[omniORB] deadlock

Tue Oct 11 12:43:15 BST 2016

Hi,

Am 27.09.16 um 18:55 schrieb Duncan Grisby:
> On Fri, 2016-09-16 at 09:48 +0200, Michael Teske via omniORB-list wrote:
> 
>> we recently experienced a deadlock in omniORB 4.2.1. I list the stack traces of the
>> relevant threads here:
> 
> [...]
> 
>> #4  omni::omniOrbPOA::synchronise_request (this=this at entry=0x14c7140, lid=lid at entry=0x14d8080) at poa.cc:2906
> 
>> This leads to Thread 14 having pd_lock and wanting *omni::internalLock
>>           and Thread 96 having *omni::internalLock and wanting pd_lock.   
>>
>> Mutexes should always locked in the same order. 
> 
> Indeed they should. POA::pd_lock comes before omni::internalLock in the
> partial lock order, so the code in synchronise_request is wrong to try
> to acquire them in the opposite order. It's quite rare for
> synchronise_request to be called at all, because it's only invoked when
> a POA is in holding state, so this bug slipped through the net.
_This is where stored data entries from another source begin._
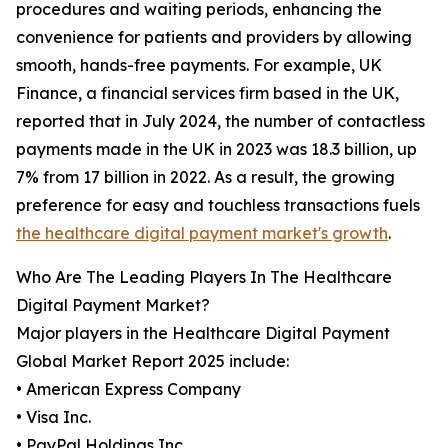
procedures and waiting periods, enhancing the
convenience for patients and providers by allowing
smooth, hands-free payments. For example, UK
Finance, a financial services firm based in the UK,
reported that in July 2024, the number of contactless
payments made in the UK in 2023 was 18.3 billion, up
7% from 17 billion in 2022. As a result, the growing
preference for easy and touchless transactions fuels
the healthcare digital payment market's growth
.
Who Are The Leading Players In The Healthcare
Digital Payment Market?
Major players in the Healthcare Digital Payment
Global Market Report 2025 include:
• American Express Company
• Visa Inc.
• PayPal Holdings Inc.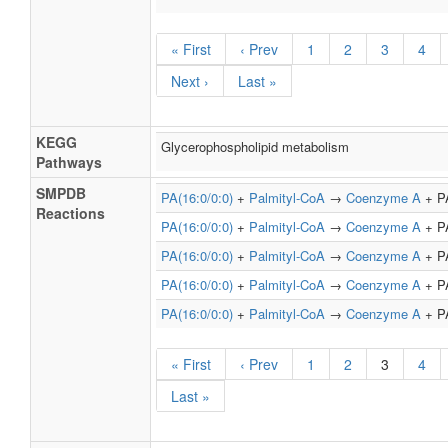
« First
‹ Prev
1
2
3
4
Next ›
Last »
KEGG
Glycerophospholipid metabolism
Pathways
SMPDB
PA(16:0/0:0)
+
Palmityl-CoA
→
Coenzyme A
+ PA
Reactions
PA(16:0/0:0)
+
Palmityl-CoA
→
Coenzyme A
+ PA
PA(16:0/0:0)
+
Palmityl-CoA
→
Coenzyme A
+ PA
PA(16:0/0:0)
+
Palmityl-CoA
→
Coenzyme A
+ PA
PA(16:0/0:0)
+
Palmityl-CoA
→
Coenzyme A
+ PA
« First
‹ Prev
1
2
3
4
Last »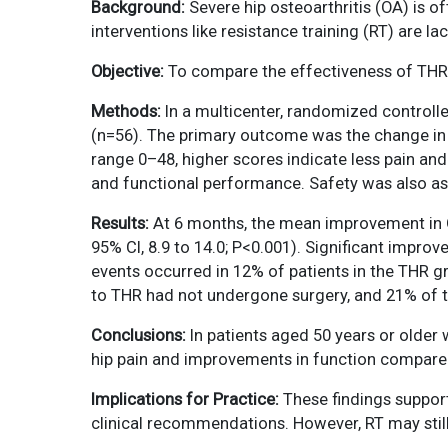
Background:
Severe hip osteoarthritis (OA) is o
interventions like resistance training (RT) are l
Objective:
To compare the effectiveness of THR w
Methods:
In a multicenter, randomized controlle
(n=56). The primary outcome was the change in 
range 0–48, higher scores indicate less pain and 
and functional performance. Safety was also a
Results:
At 6 months, the mean improvement in OH
95% CI, 8.9 to 14.0; P<0.001). Significant impr
events occurred in 12% of patients in the THR 
to THR had not undergone surgery, and 21% of 
Conclusions:
In patients aged 50 years or older w
hip pain and improvements in function compare
Implications for Practice:
These findings support
clinical recommendations. However, RT may still 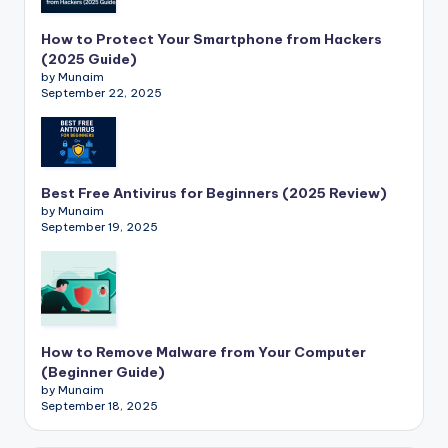
How to Protect Your Smartphone from Hackers
(2025 Guide)
by Munaim
September 22, 2025
Best Free Antivirus for Beginners (2025 Review)
by Munaim
September 19, 2025
How to Remove Malware from Your Computer
(Beginner Guide)
by Munaim
September 18, 2025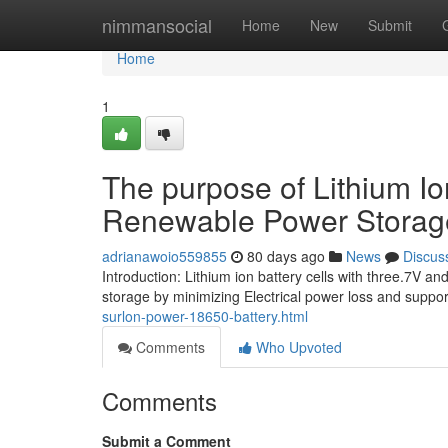
Home
nimmansocial
Home
New
Submit
Home
1
The purpose of Lithium Io
Renewable Power Storag
adrianawoio559855
80 days ago
News
Discus
Introduction: Lithium ion battery cells with three.7V
storage by minimizing Electrical power loss and suppo
surlon-power-18650-battery.html
Comments
Who Upvoted
Comments
Submit a Comment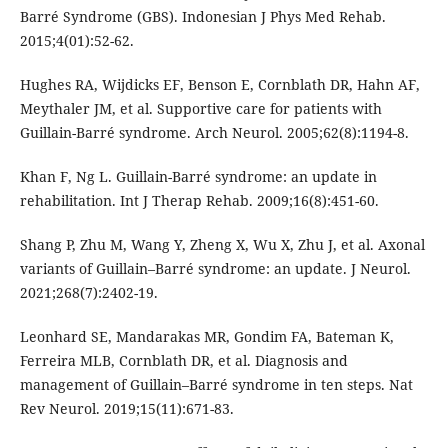
Barré Syndrome (GBS). Indonesian J Phys Med Rehab.
2015;4(01):52-62.
Hughes RA, Wijdicks EF, Benson E, Cornblath DR, Hahn AF,
Meythaler JM, et al. Supportive care for patients with
Guillain-Barré syndrome. Arch Neurol. 2005;62(8):1194-8.
Khan F, Ng L. Guillain-Barré syndrome: an update in
rehabilitation. Int J Therap Rehab. 2009;16(8):451-60.
Shang P, Zhu M, Wang Y, Zheng X, Wu X, Zhu J, et al. Axonal
variants of Guillain–Barré syndrome: an update. J Neurol.
2021;268(7):2402-19.
Leonhard SE, Mandarakas MR, Gondim FA, Bateman K,
Ferreira MLB, Cornblath DR, et al. Diagnosis and
management of Guillain–Barré syndrome in ten steps. Nat
Rev Neurol. 2019;15(11):671-83.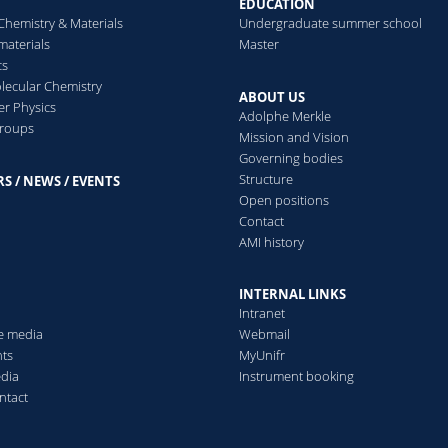
EDUCATION
Simulation
Distinguishing proteins
Chemistry & Materials
Undergraduate summer school
based on nanopore sensing
imulating the motion of
aterials
Master
using machine learning
rbitrarily shaped protein
cs
approaches.
olecules.
ecular Chemistry
ABOUT US
er Physics
Adolphe Merkle
groups
Read more
Mission and Vision
ead more
Governing bodies
Structure
S / NEWS / EVENTS
s
Open positions
Contact
AMI history
INTERNAL LINKS
Intranet
he media
Webmail
ts
MyUnifr
edia
Instrument booking
ntact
Does that mean a call has been made while the POA was not activated? I
wonder why that happened. Maybe there was some logic error which
triggered this mutex bug?

> 
> The right fix is actually to not aquire pd_lock at all. The
> omniLocalIdentity object it is checking is protected by
> omni::internalLock, so it doesn't need pd_lock. I've checked a fix in to
> the 4_2 branch.
> 
> Thanks for the bug report.

Thanks for the quick fix!

Greetings,
  Michael